OEKT-Osnabrück: Die Politik, die Kirchen und der Krieg

Friedensdiskussion im Dom (Fotos: Detlef Heese)

Der Krieg in der Ukraine, Aufarbeitung von Missbrauch und die Rechte queerer Menschen waren am Samstag drei von vielen Themen beim regionalen Ökumenischen Kirchentag in Osnabrück. Verteidigungsminister Pistorius fand klare Worte zum Ukrainekrieg.

Bundesverteidigungsminister Boris Pistorius (SPD) hat Waffenlieferungen in die Ukraine gegen Kritik von leitenden Theologen verteidigt. Er könne den Menschen in der Ukraine nicht sagen, dass sie sich gewaltfrei gegen Drohnenangriffe und Raketen aus Russland wehren sollten, sagte Pistorius am Samstag in Osnabrück beim regionalen Ökumenischen Kirchentag. Dieser Krieg habe im russischen Präsidenten Putin einen eindeutigen Aggressor. „Putin hat keine Hemmungen, Menschen zu töten.“

Vor rund 800 Menschen diskutierte der Minister über die Bedingungen für eine Friedensordnung. Der gebürtige Osnabrücker war prominentester Gast des Kirchentages aus Anlass des Jubiläums „375 Jahre Westfälischer Frieden“. Am Samstag standen mehr als 100 Workshops, Diskussionen, Lesungen, Konzerte und Gottesdienste auf dem Programm. Am Sonntag werden mehrere Tausend Besucherinnen und Besucher zu einem Abschlussgottesdienst erwartet.

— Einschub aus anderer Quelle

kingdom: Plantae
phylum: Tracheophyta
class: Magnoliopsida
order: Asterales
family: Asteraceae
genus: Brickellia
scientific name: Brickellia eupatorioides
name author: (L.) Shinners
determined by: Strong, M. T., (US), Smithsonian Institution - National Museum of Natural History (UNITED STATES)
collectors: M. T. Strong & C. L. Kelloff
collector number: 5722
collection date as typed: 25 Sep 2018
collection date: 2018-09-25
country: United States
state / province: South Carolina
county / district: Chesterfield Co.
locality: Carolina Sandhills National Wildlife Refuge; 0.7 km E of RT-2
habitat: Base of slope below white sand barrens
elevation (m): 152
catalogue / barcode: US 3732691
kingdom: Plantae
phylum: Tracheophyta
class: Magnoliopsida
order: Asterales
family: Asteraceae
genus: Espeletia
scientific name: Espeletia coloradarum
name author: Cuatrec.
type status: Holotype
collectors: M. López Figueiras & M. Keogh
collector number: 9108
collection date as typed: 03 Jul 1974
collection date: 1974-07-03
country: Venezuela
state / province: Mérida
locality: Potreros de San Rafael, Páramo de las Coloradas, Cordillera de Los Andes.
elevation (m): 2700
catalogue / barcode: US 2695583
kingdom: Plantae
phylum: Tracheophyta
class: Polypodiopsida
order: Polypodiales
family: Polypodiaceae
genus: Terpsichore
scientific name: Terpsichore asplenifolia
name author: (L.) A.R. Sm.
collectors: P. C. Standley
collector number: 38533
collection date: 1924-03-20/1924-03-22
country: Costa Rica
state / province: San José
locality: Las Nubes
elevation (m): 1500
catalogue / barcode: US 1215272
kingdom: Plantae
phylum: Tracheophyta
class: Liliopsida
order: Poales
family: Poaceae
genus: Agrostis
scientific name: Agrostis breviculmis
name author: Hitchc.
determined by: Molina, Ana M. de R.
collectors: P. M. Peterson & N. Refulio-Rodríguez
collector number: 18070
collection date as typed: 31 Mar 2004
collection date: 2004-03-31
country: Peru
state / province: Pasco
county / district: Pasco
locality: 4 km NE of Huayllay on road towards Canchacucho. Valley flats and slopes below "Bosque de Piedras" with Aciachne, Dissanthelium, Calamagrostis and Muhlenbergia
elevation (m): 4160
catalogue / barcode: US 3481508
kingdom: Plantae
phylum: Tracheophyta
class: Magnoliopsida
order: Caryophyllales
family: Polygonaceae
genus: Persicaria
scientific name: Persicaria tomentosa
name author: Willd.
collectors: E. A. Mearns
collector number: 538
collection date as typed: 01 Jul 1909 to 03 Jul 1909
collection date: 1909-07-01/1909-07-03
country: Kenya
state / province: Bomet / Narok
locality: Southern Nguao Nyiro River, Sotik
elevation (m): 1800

Kirchenpräsidentin Susanne Bei der Wieden forderte, mehr zu differenzieren. Es sei wichtig, auch die zerstörerischen Folgen des Krieges und eines neuen Wettrüstens für die Ukraine selbst und beispielsweise für Länder in Afrika zu bedenken. Hass und Gewalt dürften nicht das letzte Wort haben. Wichtig seien Versöhnungsprozesse auch während des Krieges. Der katholische Ex-Generalvikar des Bistums Osnabrück, Theo Paul, warb ebenfalls dafür, sich nicht allein auf Waffengewalt und Waffenlieferungen einzulassen.

Pistorius entgegnete, er würde sich einen schnellen Weg zu Friedensverhandlungen wünschen. Den sehe er aber derzeit nicht. „Das Streben nach Differenzierung von Dingen, die sonnenklar sind, verwischt die Verantwortlichkeiten.“

Der evangelische hannoversche Landesbischof Ralf Meister sagte, mitten im Krieg sei nicht die Zeit, Begriffe von Versöhnung und Vergebung in den Mund zu nehmen. „Wenn Menschen ihr Land verteidigen wollen, muss ich ihnen das zugestehen und ihnen die Hilfe geben, dass sie das tun können.“

Alt-Bundespräsident Christian Wulff (CDU) warnte davor, den Frieden in der Europäischen Union als selbstverständlich zu betrachten. Die Strahlkraft der westlichen Demokratien habe in den vergangenen zehn Jahren abgenommen. „Wenn die Menschen sich nicht engagieren, werden wir in die Gefahr kommen, dass der Frieden nicht bleibt.“

In einer Diskussion um die Aufarbeitung sexualisierter Gewalt in den Kirchen kritisierte Meister die mangelnde Beschäftigung des Deutschen Evangelischen Kirchentages mit diesem Thema. Das werde sich beim kommenden Kirchentag 2025 in Hannover ändern, versprach der Bischof. Der Kölner Stephan Rixen, Jurist und Mitglied des Deutschen Ethikrats, forderte den Staat auf, den Kirchen nicht eigene Rechte, wie etwa beim Datenschutz, zuzubilligen.

Betroffene von sexualisierter Gewalt und Mitglieder der queeren katholischen Initiative „Out in Church“ forderten Priester und Bischöfe auf, Macht abzugeben. „Solange die Macht in unserer Kirche nicht anders verteilt wird, kann Kirche sich nicht ändern“, sagte Ann Cathrin Röttger aus Osnabrück.

Der Ökumenische Kirchentag in Osnabrück steht unter dem Motto „Wege des Friedens“ - passend zum 375. Jahrestag des Westfälischen Friedens in diesem Jahr. Er begann am Freitag, 16. Juni, mit einer Langen Nacht der Kirchen und endet am Sonntag mit einem Abschlussgottesdienst.


17. Juni 2023
Evangelischer Pressedienst (epd)


Die Podiumsdiskussion fand am Nachmittag im Osnabrücker Dom statt.